Kinesis Streams Alternatives and Lock-in

  • 🚪 Kinesis is most closely compared to Apache Kafka, an open-source data ingestion solution. It is possible to set up a Kafka cluster hosted on EC2 instances (or any other VPS), however you are responsible for managing and maintaining both Zookeeper and the Kafka brokers in a highly available configuration. Confluent has a good blog post with their recommendations on how to do this here, which has links on the bottom to several other blogs they have written on the subject.
  • ⛓ Kinesis uses very AWS-specific APIs, so you should be aware of the potential future costs of migrating away from it, should you choose to use it.
  • An application that efficiently uses Kinesis Streams will scale the number of shards up and down based on the required streaming capacity. (Note there is no direct equivalent to this with Apache Kafka.)

Kinesis Streams Tips

  • The KCL (Kinesis Client Library) provides a skeleton interface for Java, Node, Python, Ruby and .NET programs to easily consume data from a Kinesis Stream. In order to start consuming data from a Stream, you only need to provide a config file to point at the correct Kinesis Stream, and functions for initialising the consumer, processing the records, and shutting down the consumer within the skeletons provided.
    • The KCL uses a DynamoDB table to keep track of which records have been processed by the KCL. This ensures that all records are processed “at least once”. It is up to the developer to ensure that the program can handle doubly-processed records.
    • The KCL also uses DynamoDB to keep track of other KCL “workers”. It automatically shares the available Kinesis Shards across all the workers as equally as possible.
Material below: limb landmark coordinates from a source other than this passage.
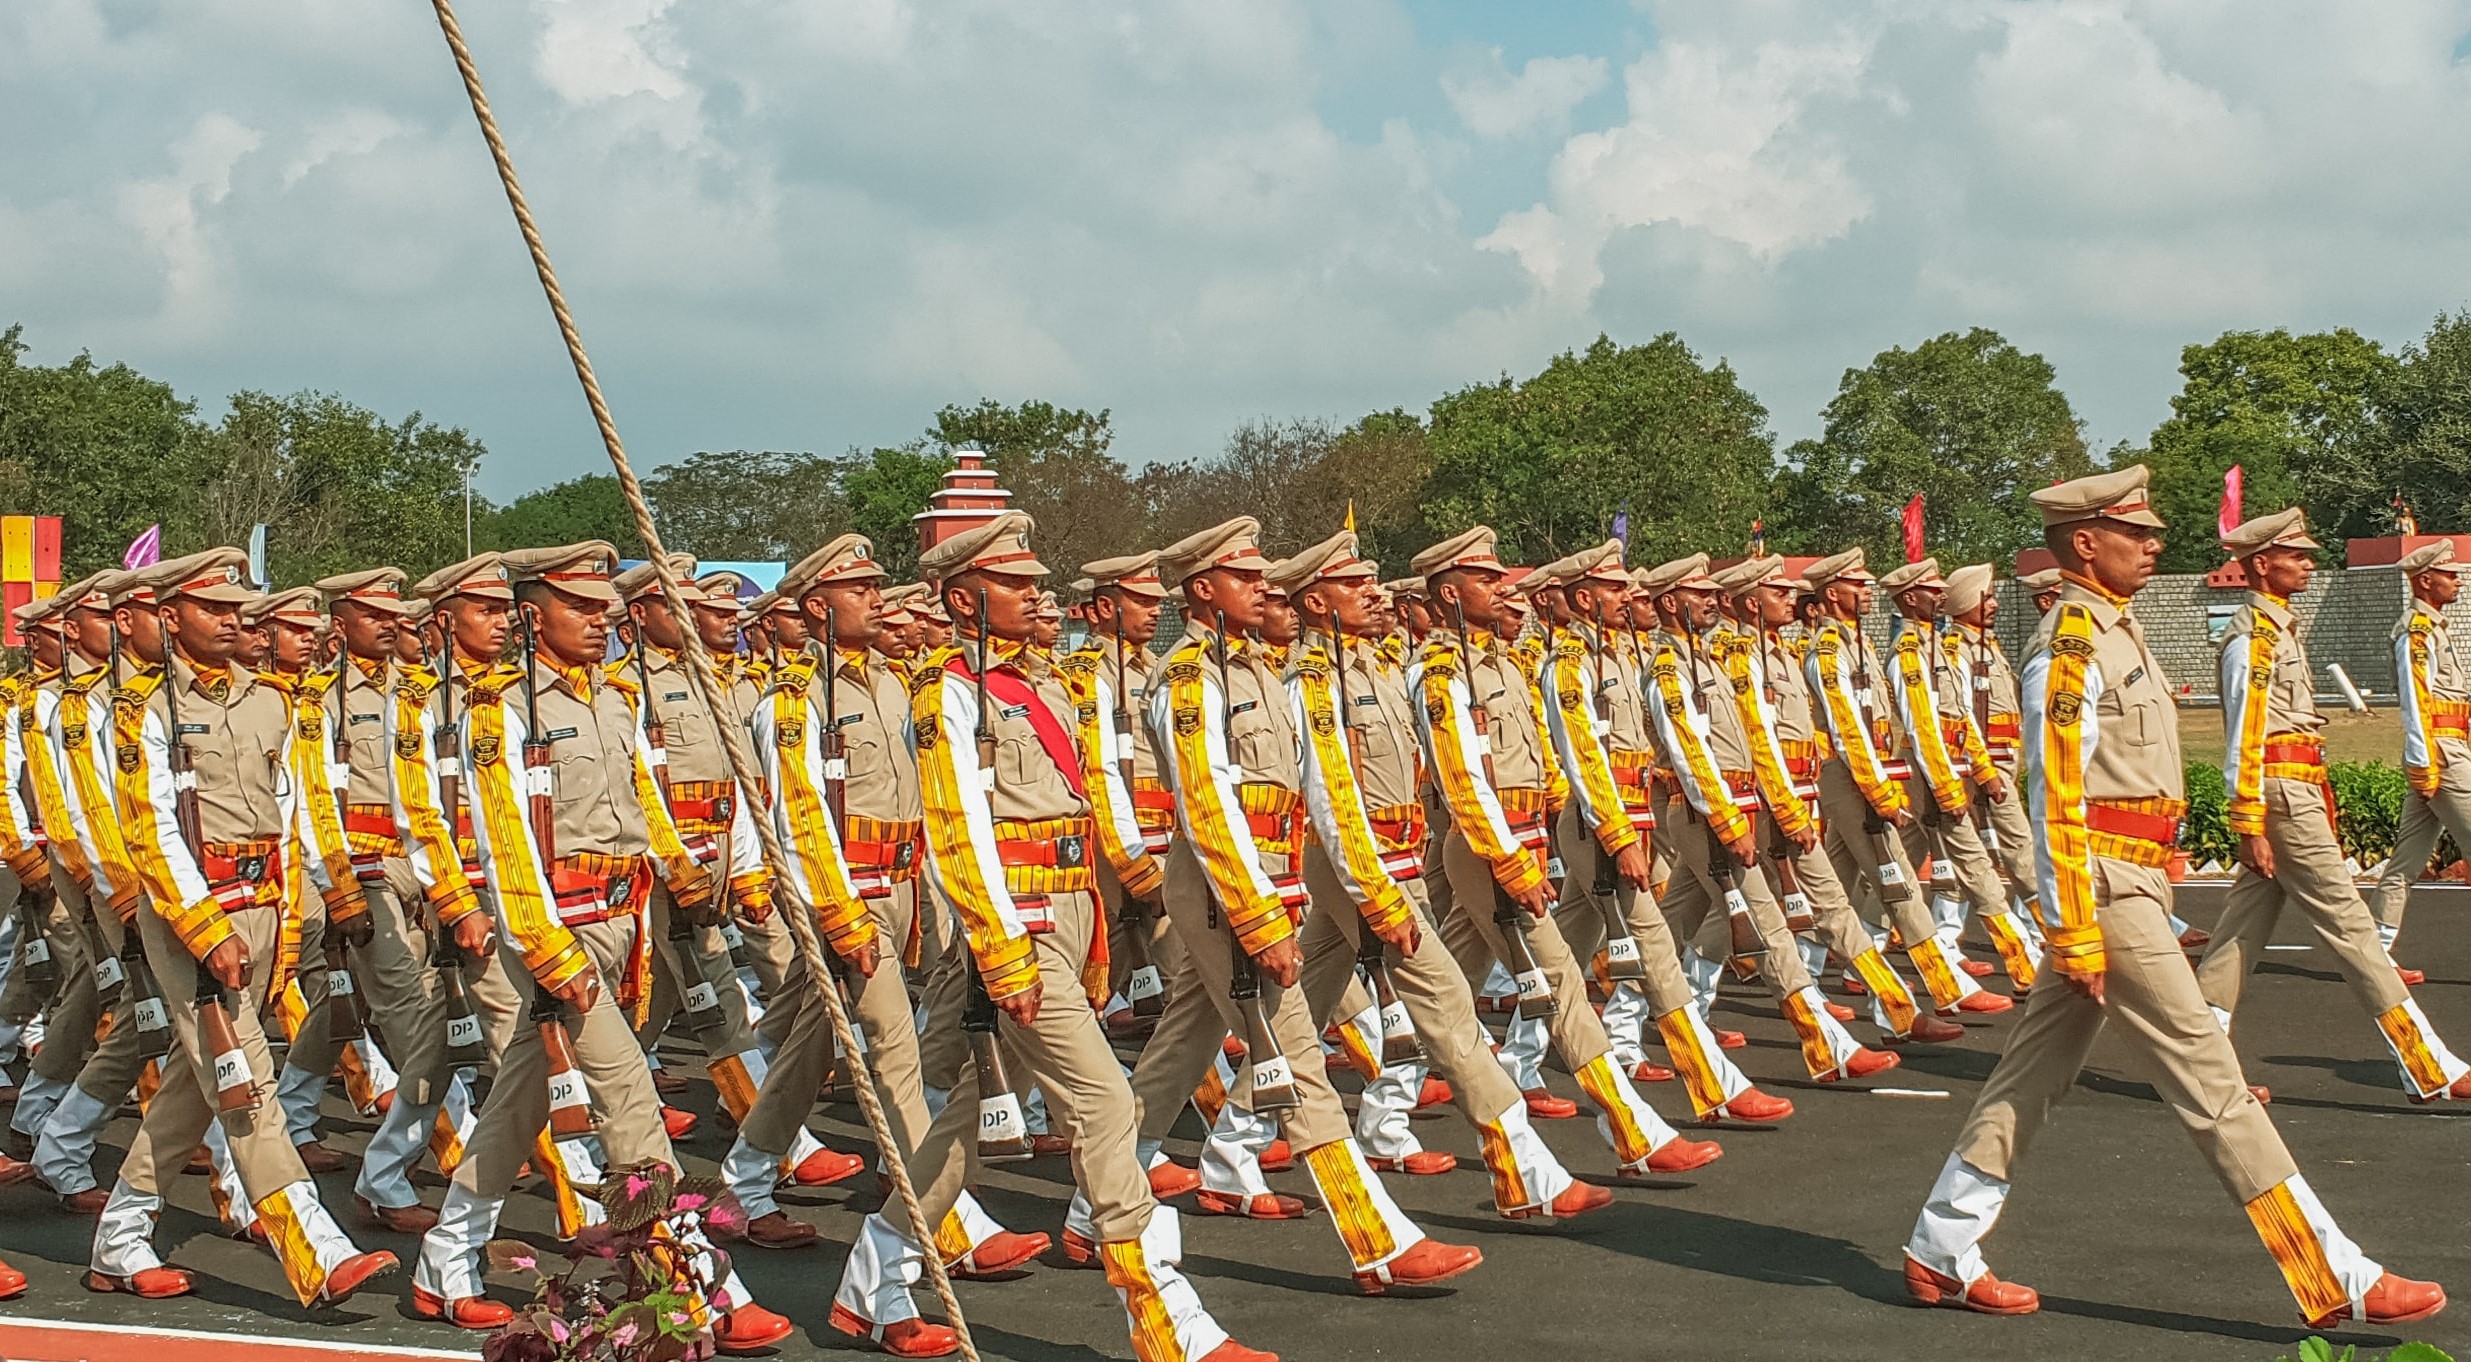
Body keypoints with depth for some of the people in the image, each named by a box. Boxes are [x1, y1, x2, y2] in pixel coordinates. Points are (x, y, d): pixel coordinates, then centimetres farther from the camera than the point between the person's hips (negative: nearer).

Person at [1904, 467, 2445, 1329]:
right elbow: (2056, 800, -19)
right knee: (2210, 1080, -6)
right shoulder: (2069, 648, -15)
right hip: (2107, 887, -10)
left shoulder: (2113, 632, 15)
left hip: (2132, 883, 10)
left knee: (2036, 1072, 12)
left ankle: (1942, 1254, 18)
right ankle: (2337, 1281, -3)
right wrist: (2075, 933, -20)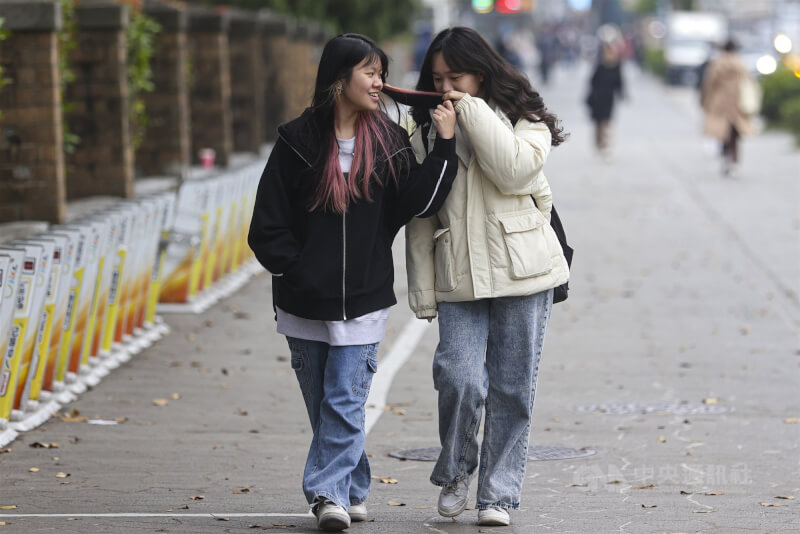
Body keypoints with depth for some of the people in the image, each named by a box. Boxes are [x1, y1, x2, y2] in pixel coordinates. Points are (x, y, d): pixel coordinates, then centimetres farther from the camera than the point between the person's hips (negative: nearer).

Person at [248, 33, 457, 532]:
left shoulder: (388, 141, 4)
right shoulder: (298, 141, -1)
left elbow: (418, 201, -8)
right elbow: (269, 223, 1)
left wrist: (446, 144, -13)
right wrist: (295, 271, -6)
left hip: (363, 299, 0)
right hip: (304, 302, 0)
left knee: (344, 401, -8)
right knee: (323, 405, 9)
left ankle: (329, 492, -9)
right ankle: (352, 491, 22)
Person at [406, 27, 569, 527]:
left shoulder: (525, 119, 3)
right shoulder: (428, 132, 11)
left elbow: (514, 170, -19)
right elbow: (420, 217, 10)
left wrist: (473, 112, -14)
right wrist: (422, 288, 5)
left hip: (520, 274, -1)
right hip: (458, 279, 2)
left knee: (512, 389, 1)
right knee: (459, 379, -13)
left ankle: (499, 493, 13)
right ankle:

Kinesis Streams Gotchas and Limitations

  • 🔸⏱ Kinesis Streams’ shards each only permit 5 reads per second. If you are evenly distributing data across many shards, your read limit for the Stream will remain at 5 reads per second on aggregate, as each consuming application will need to check every single shard for new records. This puts a hard limit on the number of different consuming applications possible per Stream for a given maximum read latency.
    • For example, if you have 5 consuming applications reading data from one Stream with any number of shards, they cannot read with a latency of less than one second, as each of the 5 consumers will need to poll each shard every second, reaching the cap of 5 reads per second per shard.
    • This blog post further discusses the performance and limitations of Kinesis in production.
  • 💸 Kinesis Streams are not included in the free tier. Make sure if you do any experimentation with it on a personal account, you shut down the stream or it may run up unexpected costs (~$11 per shard-month.)